The painting was done, we believe in 1890, by Jessie C. Zinn (Lohr) who was born in Gettysburg (possibly in nearby York Springs to be exact) on July 4, 1863. She was married on July 15, 1891 to Lindsy [sic] Luther Lohr Lohr who was supposedly trained at the Lutheran Seminary in town. Since the painting was signed Jessie C. Zinn we presumably speculate that it was done between June 12, 1889 (Michigan Day at G-burg) and July 15, 1891 when she was married. We have found an amazing amount of information and tracked down her grandson, Lawrence Lohr. The family is not aware of any other military themed paintings that she did – at least that they are aware – except for one. Mr. Lohr told us his cousin John Zinn, who lives in Gettysburg, has another Jessie Zinn painting done around the same time of people out visiting the “High Water Mark”. He described it as “people on a Sunday afternoon stroll visiting the battlefield.”

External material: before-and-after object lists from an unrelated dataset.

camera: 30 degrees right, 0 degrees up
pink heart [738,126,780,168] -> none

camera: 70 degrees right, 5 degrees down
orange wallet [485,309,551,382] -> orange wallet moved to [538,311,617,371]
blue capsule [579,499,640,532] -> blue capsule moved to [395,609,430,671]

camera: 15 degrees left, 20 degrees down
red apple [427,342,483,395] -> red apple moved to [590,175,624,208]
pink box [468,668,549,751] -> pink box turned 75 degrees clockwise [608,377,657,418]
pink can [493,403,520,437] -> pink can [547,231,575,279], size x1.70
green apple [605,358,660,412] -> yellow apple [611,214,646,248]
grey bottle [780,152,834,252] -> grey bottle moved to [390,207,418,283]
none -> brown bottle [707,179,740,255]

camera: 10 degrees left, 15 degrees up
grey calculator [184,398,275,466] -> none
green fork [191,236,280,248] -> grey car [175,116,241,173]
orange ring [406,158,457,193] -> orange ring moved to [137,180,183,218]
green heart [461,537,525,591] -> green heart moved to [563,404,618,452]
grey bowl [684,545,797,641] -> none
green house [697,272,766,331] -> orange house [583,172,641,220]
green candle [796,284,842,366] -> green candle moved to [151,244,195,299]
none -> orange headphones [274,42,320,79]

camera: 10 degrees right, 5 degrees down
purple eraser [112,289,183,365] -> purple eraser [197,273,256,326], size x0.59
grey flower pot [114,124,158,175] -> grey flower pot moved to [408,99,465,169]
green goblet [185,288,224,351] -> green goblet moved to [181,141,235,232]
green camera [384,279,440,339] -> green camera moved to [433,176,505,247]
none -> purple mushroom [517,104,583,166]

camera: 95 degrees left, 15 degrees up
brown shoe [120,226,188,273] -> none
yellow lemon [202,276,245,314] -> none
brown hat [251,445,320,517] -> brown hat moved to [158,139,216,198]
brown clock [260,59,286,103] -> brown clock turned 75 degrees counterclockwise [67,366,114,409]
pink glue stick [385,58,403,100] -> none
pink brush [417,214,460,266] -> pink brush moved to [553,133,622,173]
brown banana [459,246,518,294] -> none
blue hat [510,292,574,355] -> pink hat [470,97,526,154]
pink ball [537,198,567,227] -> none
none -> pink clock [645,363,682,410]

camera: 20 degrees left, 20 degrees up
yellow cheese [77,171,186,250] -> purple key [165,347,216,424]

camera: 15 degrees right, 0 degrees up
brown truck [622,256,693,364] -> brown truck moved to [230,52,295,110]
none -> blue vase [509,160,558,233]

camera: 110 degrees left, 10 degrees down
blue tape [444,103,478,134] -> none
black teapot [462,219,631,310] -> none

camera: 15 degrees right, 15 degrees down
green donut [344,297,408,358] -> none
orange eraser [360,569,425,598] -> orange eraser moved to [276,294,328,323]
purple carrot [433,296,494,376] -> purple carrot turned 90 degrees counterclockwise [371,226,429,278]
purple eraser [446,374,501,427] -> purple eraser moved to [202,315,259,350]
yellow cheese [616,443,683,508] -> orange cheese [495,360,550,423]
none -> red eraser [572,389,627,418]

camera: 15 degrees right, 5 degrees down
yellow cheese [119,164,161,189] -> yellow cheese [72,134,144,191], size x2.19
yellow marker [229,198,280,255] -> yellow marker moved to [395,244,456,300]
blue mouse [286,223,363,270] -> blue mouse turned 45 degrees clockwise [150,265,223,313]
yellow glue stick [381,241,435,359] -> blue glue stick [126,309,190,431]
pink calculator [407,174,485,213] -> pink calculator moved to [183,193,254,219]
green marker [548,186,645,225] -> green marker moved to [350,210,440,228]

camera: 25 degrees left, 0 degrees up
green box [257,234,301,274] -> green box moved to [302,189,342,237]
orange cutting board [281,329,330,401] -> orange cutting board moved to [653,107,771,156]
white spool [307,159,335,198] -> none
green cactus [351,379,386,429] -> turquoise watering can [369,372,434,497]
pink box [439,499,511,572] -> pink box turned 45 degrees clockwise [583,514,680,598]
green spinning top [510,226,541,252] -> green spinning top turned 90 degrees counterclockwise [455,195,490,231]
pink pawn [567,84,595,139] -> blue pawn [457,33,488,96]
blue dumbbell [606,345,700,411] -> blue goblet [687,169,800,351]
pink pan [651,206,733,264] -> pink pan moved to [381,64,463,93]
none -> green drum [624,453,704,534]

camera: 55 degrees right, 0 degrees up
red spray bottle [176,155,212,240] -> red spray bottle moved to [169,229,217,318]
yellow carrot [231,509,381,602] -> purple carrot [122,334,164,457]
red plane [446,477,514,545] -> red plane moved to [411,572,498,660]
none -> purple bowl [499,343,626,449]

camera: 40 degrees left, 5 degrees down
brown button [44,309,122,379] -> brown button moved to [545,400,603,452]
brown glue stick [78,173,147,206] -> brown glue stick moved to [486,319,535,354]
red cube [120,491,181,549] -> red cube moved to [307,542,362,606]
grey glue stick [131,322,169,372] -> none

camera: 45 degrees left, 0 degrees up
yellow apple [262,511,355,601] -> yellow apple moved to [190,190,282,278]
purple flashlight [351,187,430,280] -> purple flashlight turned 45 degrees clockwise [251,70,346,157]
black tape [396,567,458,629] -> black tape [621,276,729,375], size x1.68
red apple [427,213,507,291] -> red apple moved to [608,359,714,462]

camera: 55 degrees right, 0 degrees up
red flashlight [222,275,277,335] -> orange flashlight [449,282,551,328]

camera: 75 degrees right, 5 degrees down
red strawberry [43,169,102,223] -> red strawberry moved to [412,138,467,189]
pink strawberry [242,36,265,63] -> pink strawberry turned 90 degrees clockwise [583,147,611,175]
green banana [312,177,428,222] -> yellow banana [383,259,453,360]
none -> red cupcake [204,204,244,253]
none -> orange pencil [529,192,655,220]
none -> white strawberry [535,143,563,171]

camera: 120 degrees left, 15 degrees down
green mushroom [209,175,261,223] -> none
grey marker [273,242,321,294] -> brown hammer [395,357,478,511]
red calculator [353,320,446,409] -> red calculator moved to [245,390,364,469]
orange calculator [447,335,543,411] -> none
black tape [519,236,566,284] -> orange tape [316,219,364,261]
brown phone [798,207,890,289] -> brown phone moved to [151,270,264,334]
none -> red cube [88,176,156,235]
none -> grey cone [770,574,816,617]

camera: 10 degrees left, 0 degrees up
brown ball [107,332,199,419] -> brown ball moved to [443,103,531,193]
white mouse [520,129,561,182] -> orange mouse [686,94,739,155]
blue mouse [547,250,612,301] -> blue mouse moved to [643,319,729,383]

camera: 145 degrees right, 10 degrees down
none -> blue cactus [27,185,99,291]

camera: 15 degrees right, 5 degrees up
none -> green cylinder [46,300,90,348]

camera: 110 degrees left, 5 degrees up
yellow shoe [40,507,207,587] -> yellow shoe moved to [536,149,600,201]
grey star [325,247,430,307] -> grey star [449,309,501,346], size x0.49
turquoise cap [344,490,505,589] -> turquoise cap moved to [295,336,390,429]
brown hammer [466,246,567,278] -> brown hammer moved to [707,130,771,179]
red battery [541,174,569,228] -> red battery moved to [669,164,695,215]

Our painting, which is approximately 43” x 57”, is substantial enough and unique to the artist’s other works, that we are currently thinking it may have been a commissioned piece. That being said, someone from Michigan (probably from the Brigade) must have commissioned it. Russell Alger? Libby Custer? James Kidd? Custer family? Cavalry Brigade Association? Although the accession record contains very little about the particulars we understand it was donated to The Henry Ford with a Tecumseh, MI/Detroit connection. Although we have found a ton of material on the artist and her family from Gettysburg, the trail goes cold as to the Michigan connection and why. Here is what we know about the Tecumseh/Detroit connections at the moment: Joseph Elliot Gray was one of the founding family members of Tecumseh. His son Elliot was 1st Lt. Company B, 7th MI Cavalry. He was wounded at Gettysburg and discharged about 10 days later somewhere nearby. He apparently was instrumental in the GAR 140th Post in Tecumseh, MI. Alger, who just ended his term as Governor, mentions Lt. Elliot in his speech during the Monument’s dedication so we presume Elliot was in attendance – did he meet the artist during that time? Did someone commission her after the dedication? So many questions.
As you can imagine, it is pretty exciting and we are eager to find out more and have it displayed during Civil War Remembrance weekend. It is also has recently been published to our online collections web site - THF You will see it in the middle of the thumbnails.
Brian asks: Is anyone out there with more information?